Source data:
■ ■ ■

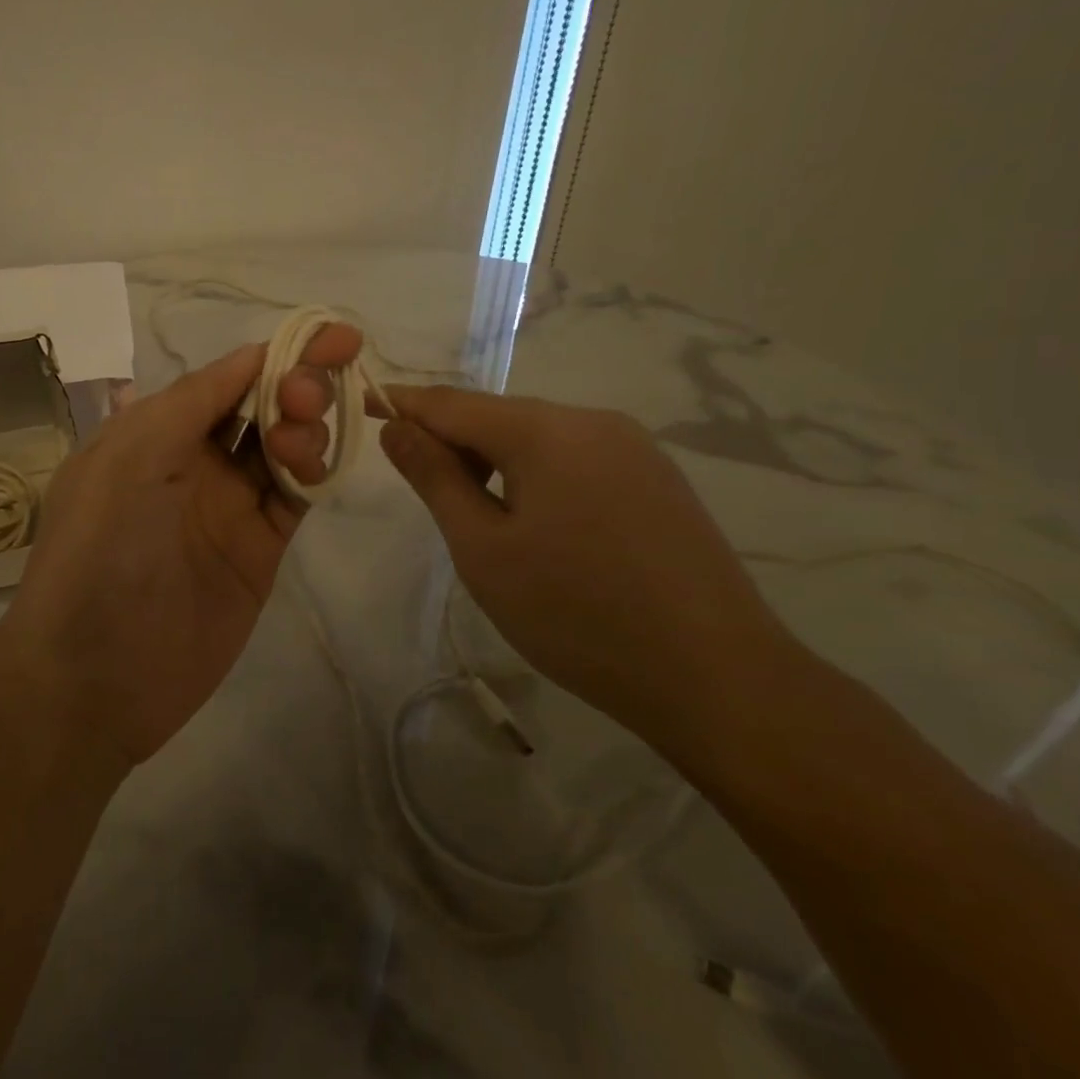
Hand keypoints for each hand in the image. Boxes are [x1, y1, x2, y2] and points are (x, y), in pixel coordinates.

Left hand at [0, 326, 363, 765]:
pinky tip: (315, 467)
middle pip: (259, 407)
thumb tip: (251, 356)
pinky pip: (295, 499)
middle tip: (311, 393)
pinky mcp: (258, 552)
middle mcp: (192, 463)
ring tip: (299, 440)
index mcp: (152, 433)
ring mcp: (228, 509)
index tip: (328, 338)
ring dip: (303, 429)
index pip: (223, 379)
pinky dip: (313, 475)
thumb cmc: (100, 553)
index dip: (273, 355)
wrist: (96, 675)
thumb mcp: (129, 460)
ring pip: (283, 449)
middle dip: (294, 386)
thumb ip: (191, 404)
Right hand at [374, 386, 793, 745]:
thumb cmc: (576, 613)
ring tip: (478, 519)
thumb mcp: (484, 549)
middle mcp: (594, 421)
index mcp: (546, 430)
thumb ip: (435, 479)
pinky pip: (575, 459)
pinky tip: (536, 526)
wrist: (715, 676)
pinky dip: (536, 475)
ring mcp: (634, 449)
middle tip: (421, 488)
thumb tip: (397, 428)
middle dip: (451, 440)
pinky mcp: (656, 480)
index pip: (453, 402)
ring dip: (493, 461)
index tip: (364, 407)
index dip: (403, 404)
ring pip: (538, 437)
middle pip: (498, 416)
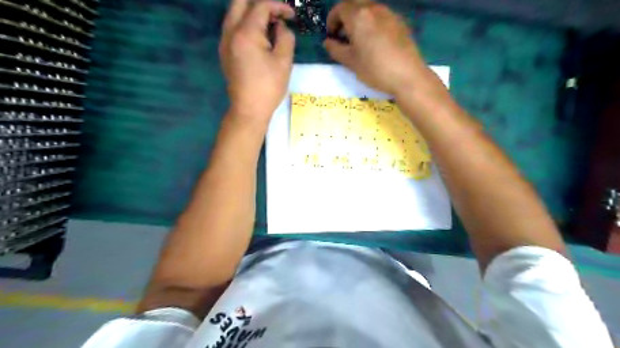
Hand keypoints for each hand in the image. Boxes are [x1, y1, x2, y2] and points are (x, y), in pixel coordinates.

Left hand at [219, 0, 296, 124]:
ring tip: (270, 25)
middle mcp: (230, 32)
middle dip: (261, 4)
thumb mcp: (284, 61)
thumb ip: (285, 37)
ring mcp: (224, 42)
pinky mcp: (224, 52)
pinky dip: (245, 24)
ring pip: (234, 13)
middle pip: (240, 2)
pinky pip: (232, 27)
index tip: (292, 16)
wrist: (249, 110)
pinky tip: (259, 37)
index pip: (261, 6)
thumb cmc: (268, 87)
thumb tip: (280, 27)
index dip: (279, 6)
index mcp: (245, 33)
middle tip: (277, 15)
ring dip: (252, 13)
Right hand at [324, 0, 431, 94]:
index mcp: (359, 16)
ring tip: (358, 40)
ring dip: (359, 19)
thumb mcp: (351, 62)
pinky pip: (381, 16)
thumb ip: (335, 50)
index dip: (332, 20)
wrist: (407, 75)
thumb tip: (327, 42)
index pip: (340, 8)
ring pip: (369, 9)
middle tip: (343, 35)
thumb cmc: (375, 69)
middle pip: (355, 4)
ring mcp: (390, 14)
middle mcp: (374, 9)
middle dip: (345, 16)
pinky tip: (374, 42)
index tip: (331, 35)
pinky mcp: (400, 22)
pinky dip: (372, 23)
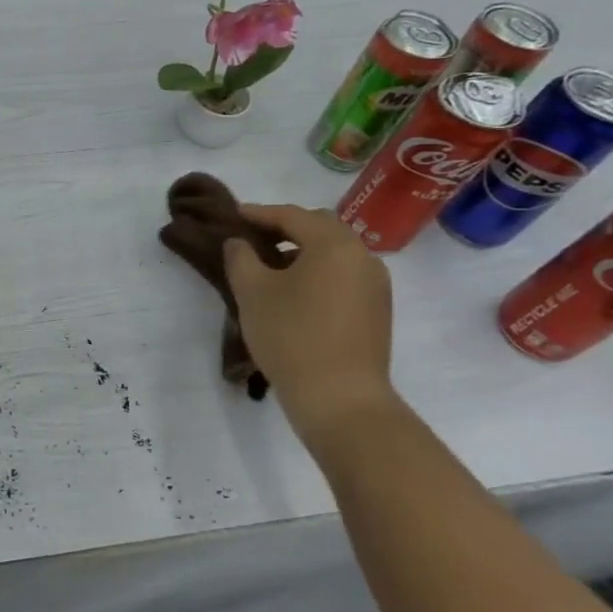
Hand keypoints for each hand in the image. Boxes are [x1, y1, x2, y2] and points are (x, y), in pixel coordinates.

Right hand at [222, 204, 395, 439]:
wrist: (341, 398)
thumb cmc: (291, 336)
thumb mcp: (252, 292)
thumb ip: (241, 258)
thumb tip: (240, 243)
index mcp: (334, 244)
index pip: (292, 215)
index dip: (259, 213)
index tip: (234, 214)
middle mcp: (362, 256)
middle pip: (321, 227)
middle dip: (286, 227)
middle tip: (255, 236)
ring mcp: (376, 284)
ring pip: (336, 252)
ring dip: (304, 250)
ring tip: (273, 265)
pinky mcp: (378, 310)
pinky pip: (345, 274)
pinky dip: (320, 271)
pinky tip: (297, 292)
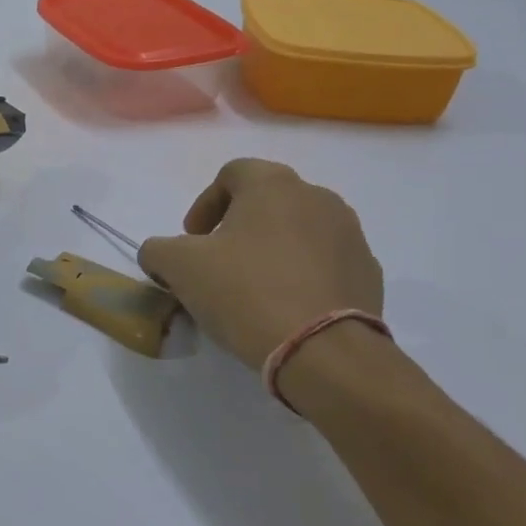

■ ■ ■

◆ ACTION ITEM
From the entries above, give again exactly the lines running from the line with "index mcp: (152, 433)" to the line with "thumb mcp: (484, 549)"; include both of those lines.

◆ FINAL ANSWER
index mcp: (152, 433)
ring mcp: (228, 509)
index tip: (328, 338)
ring dip: (303, 429)
index pip: (223, 379)
pinky dip: (313, 475)
thumb cmc: (100, 553)
index dip: (273, 355)
wrist: (96, 675)
thumb mcp: (129, 460)
ring pip: (283, 449)
middle dip: (294, 386)
thumb ip: (191, 404)
Right hand at [374, 386, 793, 745]:
thumb cmc: (576, 613)
ring tip: (478, 519)
thumb mcp: (484, 549)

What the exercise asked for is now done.